Sharpness worked well, as only a sliver of softness crept into the occasional wide shot. Overall definition remained positive, though, without real intrusions into that area.
I saw no evidence of jagged edges or moiré effects, and the image lacked edge haloes. Print flaws also failed to appear.
Colors tended toward a mix of teal and amber much of the time, and the Blu-ray depicted the hues well. The palette didn’t sizzle, but the tones seemed well-rendered within the design choices.
Blacks appeared dark and tight, while low-light shots demonstrated nice clarity and delineation. I felt pleased with this high-quality presentation.
In addition, the film’s DTS-HD MA 5.1 soundtrack worked fine, as the mix brought the variety of natural settings to life. Various environmental bits filled the spectrum nicely, and various action beats used the speakers in a dynamic way.
Audio quality appeared positive as well, with natural, concise speech. Music showed nice range and vivacity.
Effects came across as clean and accurate, with very good bass response. The soundtrack added to the movie’s impact.
A few extras fill out the disc, and we find two separate audio commentaries, the first of which comes from director Karyn Kusama. She provides a running, screen-specific look at story/characters, photography, music, cast and performances, sets and locations, editing, sets and locations, and other domains.
Kusama brings us a solid discussion of the film. We get an introspective, rich view of the production in this informative chat.
For the second commentary, we hear from screenwriters Phil Hay and Matt Manfredi. Both sit together for a running, screen-specific discussion of story and characters, aspects of the screenplay, cast and performances, sets and locations, and connected topics.
While not a bad track, this one feels a bit flat. Manfredi and Hay touch on a decent array of subjects but I can’t claim that we learn a lot of useful material. Though this becomes a listenable discussion, it doesn’t add as many insights as I might expect.
Breakdown of an Anti-Hero runs 19 minutes, six seconds and involves Kusama, Hay, Manfredi, costume designer Audrey Fisher, makeup designer Bill Corso, producer Fred Berger, and actors Nicole Kidman, Tatiana Maslany, and Sebastian Stan.
“Breakdown” gets into story and characters, cast and performances, costumes and makeup, stunts and action, locations, photography and Kusama’s impact on the production. Despite some of the usual happy talk, this becomes a fairly efficient look at aspects of the film’s creation.

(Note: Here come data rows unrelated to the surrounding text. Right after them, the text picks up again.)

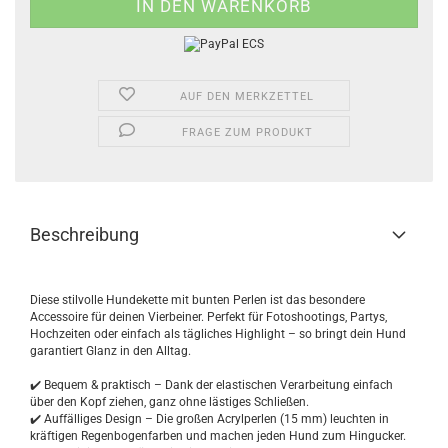
AUF DEN MERKZETTEL
FRAGE ZUM PRODUKT
Beschreibung
Diese stilvolle Hundekette mit bunten Perlen ist das besondere
Accessoire für deinen Vierbeiner. Perfekt für Fotoshootings, Partys,
Hochzeiten oder einfach als tägliches Highlight – so bringt dein Hund
garantiert Glanz in den Alltag.
✔️ Bequem & praktisch – Dank der elastischen Verarbeitung einfach
über den Kopf ziehen, ganz ohne lästiges Schließen.
✔️ Auffälliges Design – Die großen Acrylperlen (15 mm) leuchten in
kräftigen Regenbogenfarben und machen jeden Hund zum Hingucker.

A Gallery presents 12 images from the film and set. It becomes wholly forgettable.
The disc opens with ads for Vice and If Beale Street Could Talk, and Sneak Peek throws in a clip for Sorry to Bother You as well. We also get a trailer for Destroyer.
A second disc offers a DVD copy of Destroyer. It includes the same extras as the Blu-ray.
A glum, dark thriller, Destroyer doesn’t turn me off due to its subject matter. However, it does lose me somewhat because of the erratic manner in which the story comes our way. The Blu-ray brings largely solid picture and audio along with a smattering of bonus materials. The actors make Destroyer worth a look but it doesn’t wholly satisfy.